Task directions: Please print the data from the line that contains "order: Poales" up to and including the line that contains "genus: Erigeron", character for character, and leave the pictures out.

Data records:
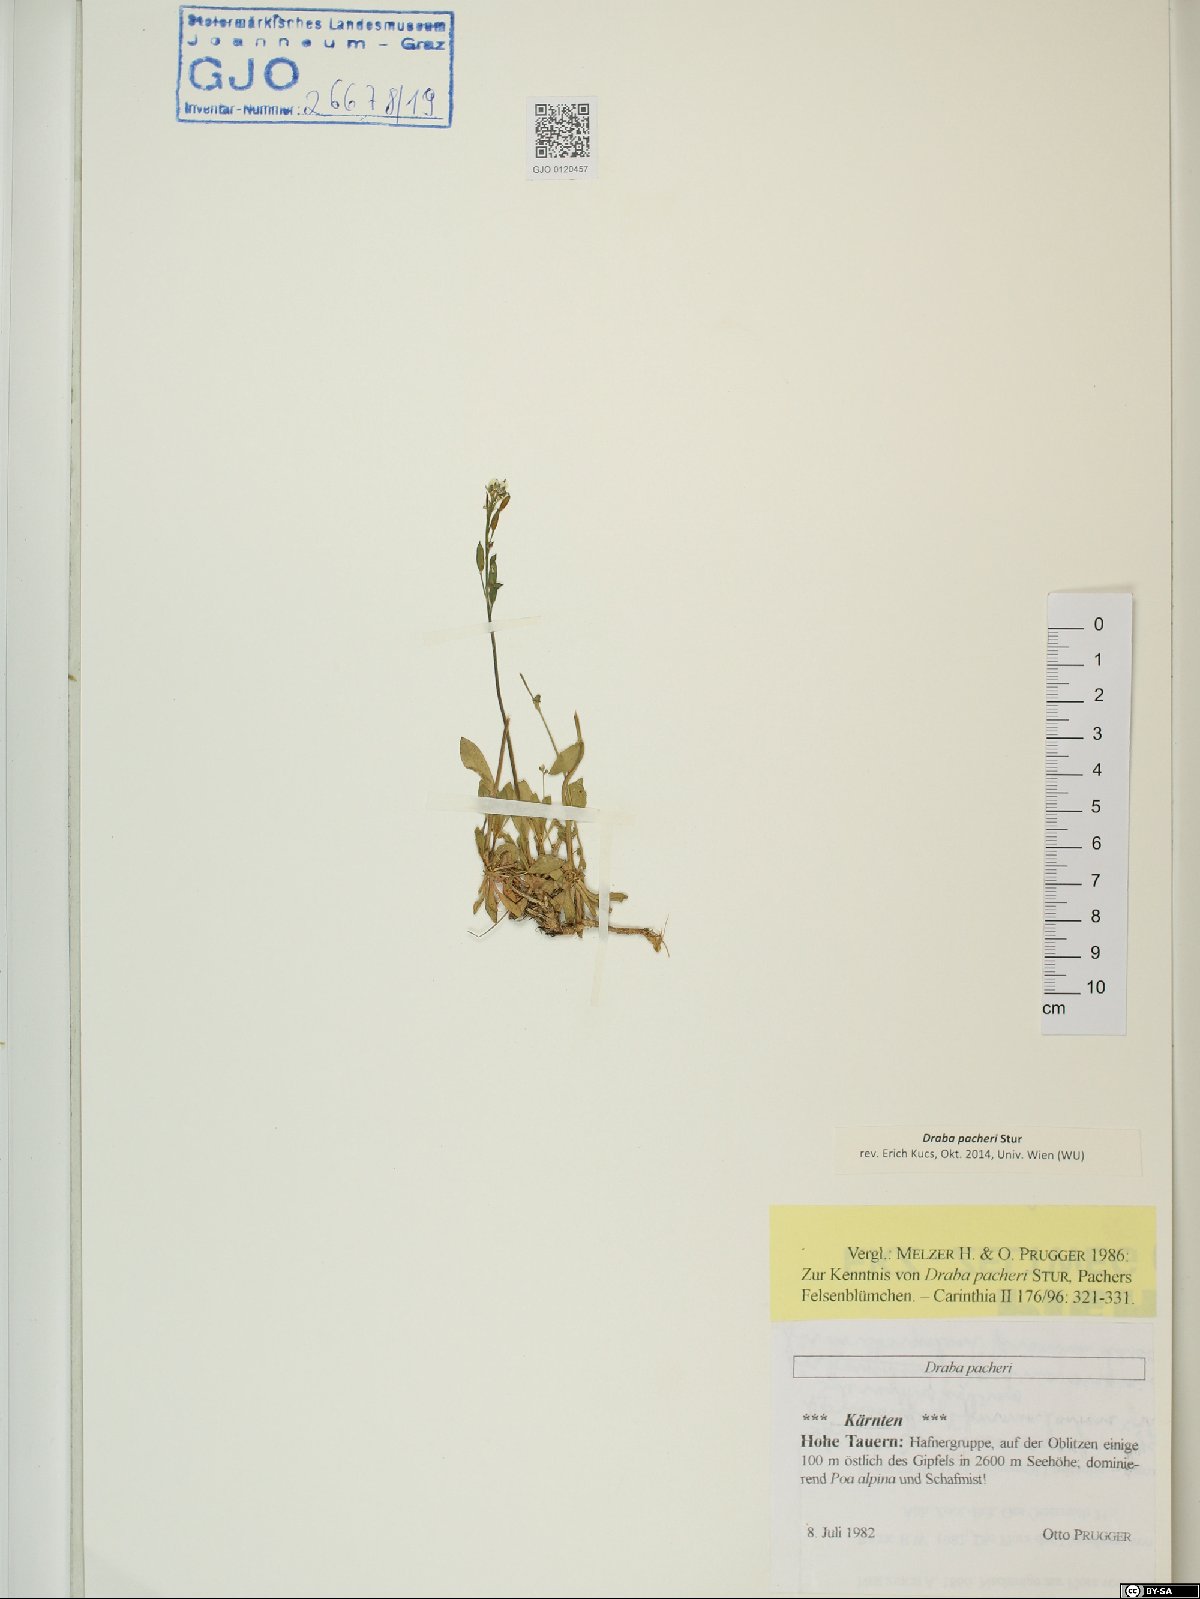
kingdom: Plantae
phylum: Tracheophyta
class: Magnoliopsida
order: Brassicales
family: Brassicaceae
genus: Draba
* * *
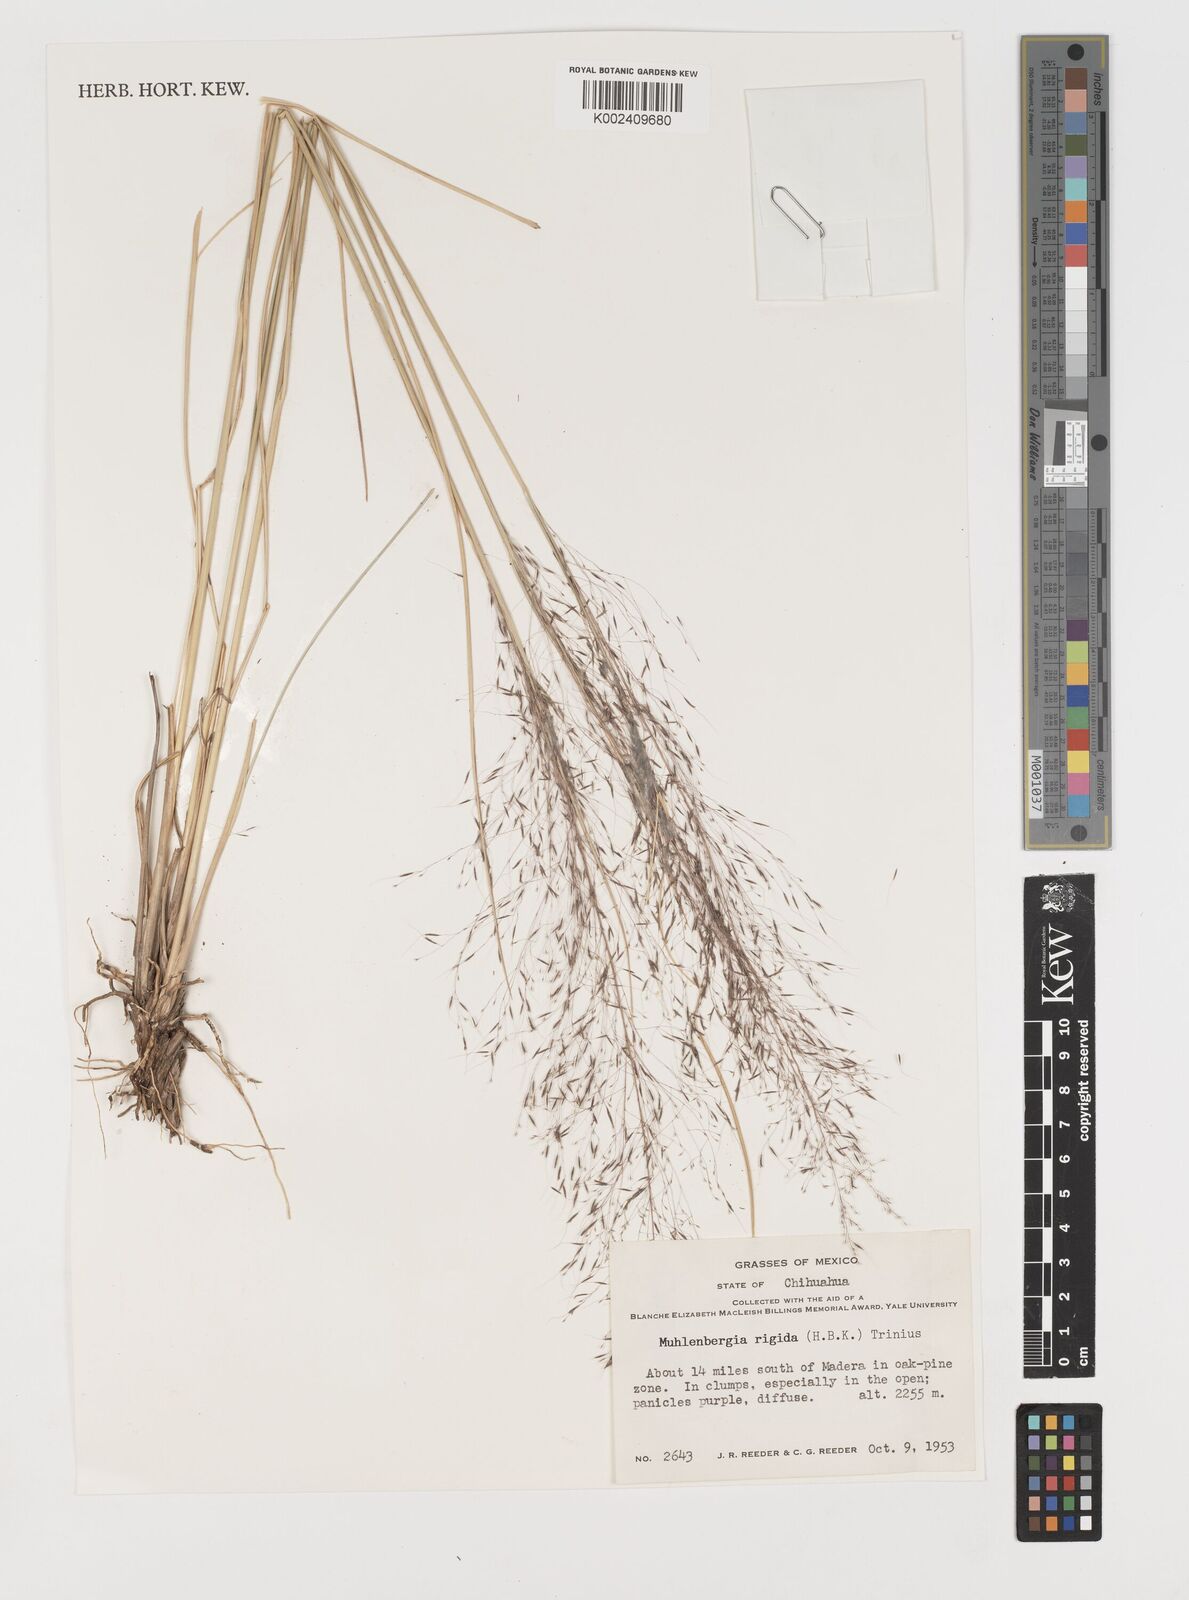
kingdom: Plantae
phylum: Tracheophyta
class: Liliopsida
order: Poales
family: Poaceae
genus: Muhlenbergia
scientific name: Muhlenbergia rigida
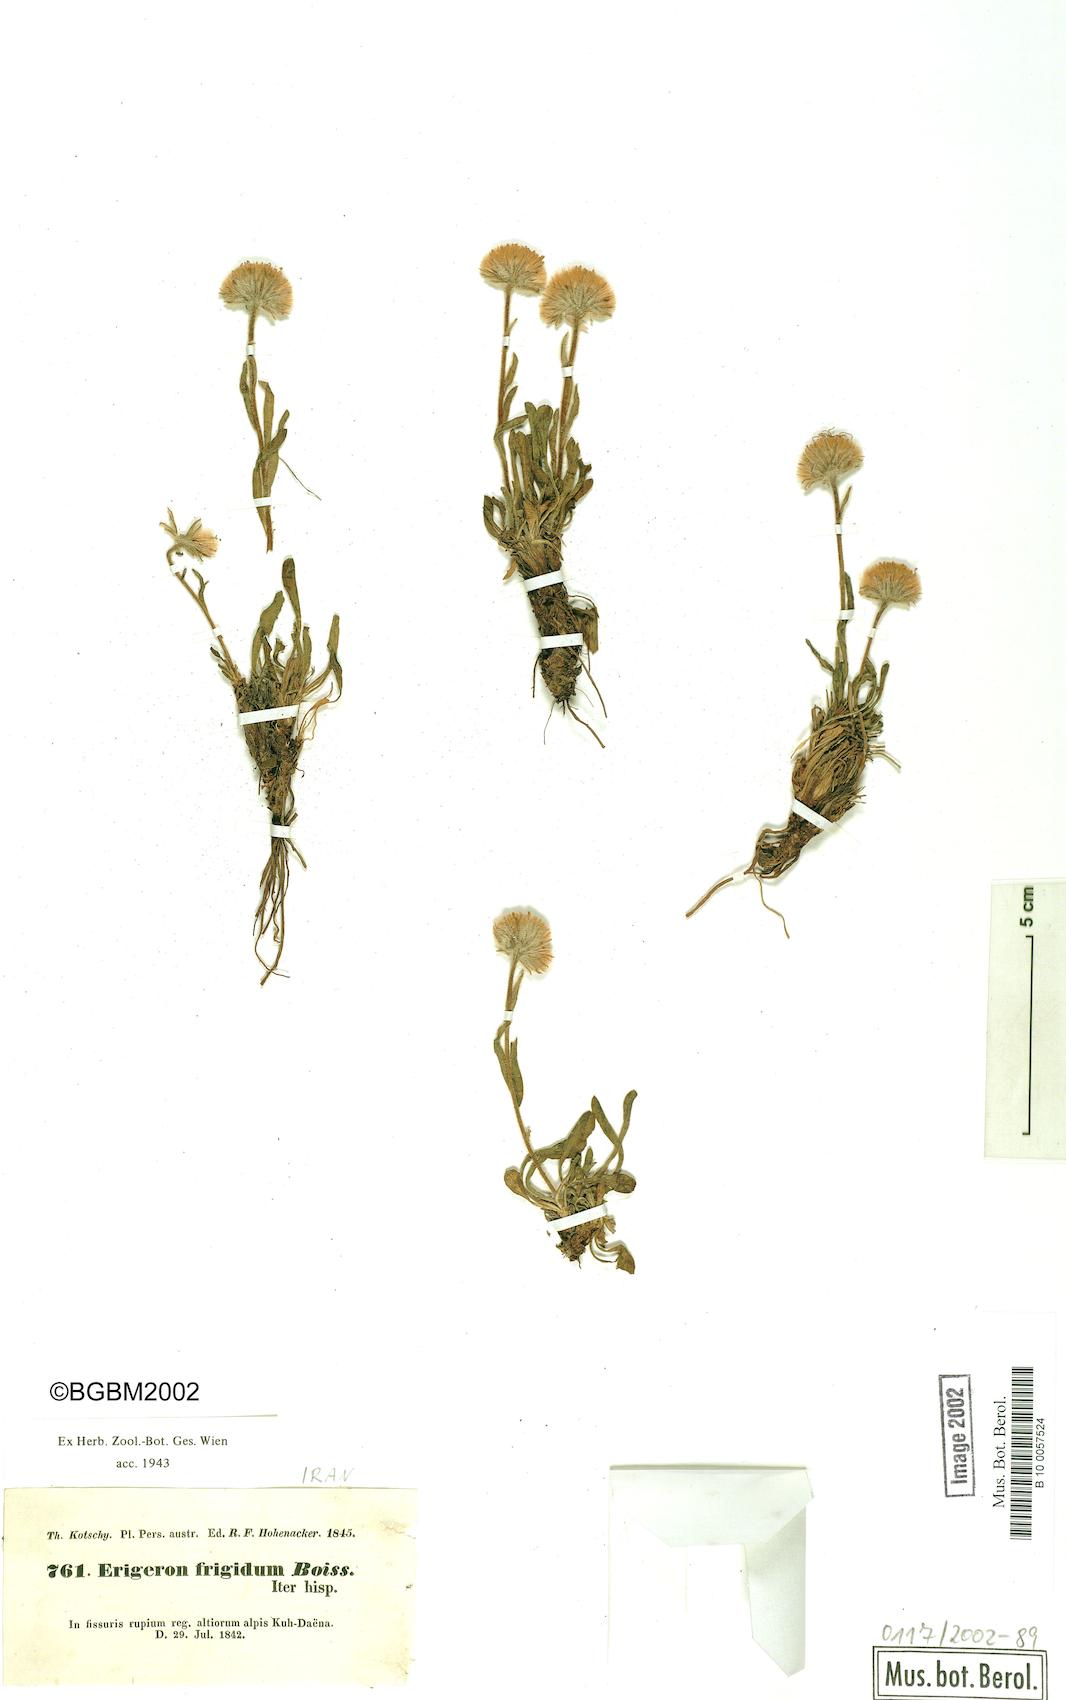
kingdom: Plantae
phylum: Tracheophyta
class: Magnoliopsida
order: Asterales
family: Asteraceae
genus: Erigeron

Answer for this exercise:
order: Poales
family: Poaceae
genus: Muhlenbergia
scientific name: Muhlenbergia rigida
kingdom: Plantae
phylum: Tracheophyta
class: Magnoliopsida
order: Asterales
family: Asteraceae
genus: Erigeron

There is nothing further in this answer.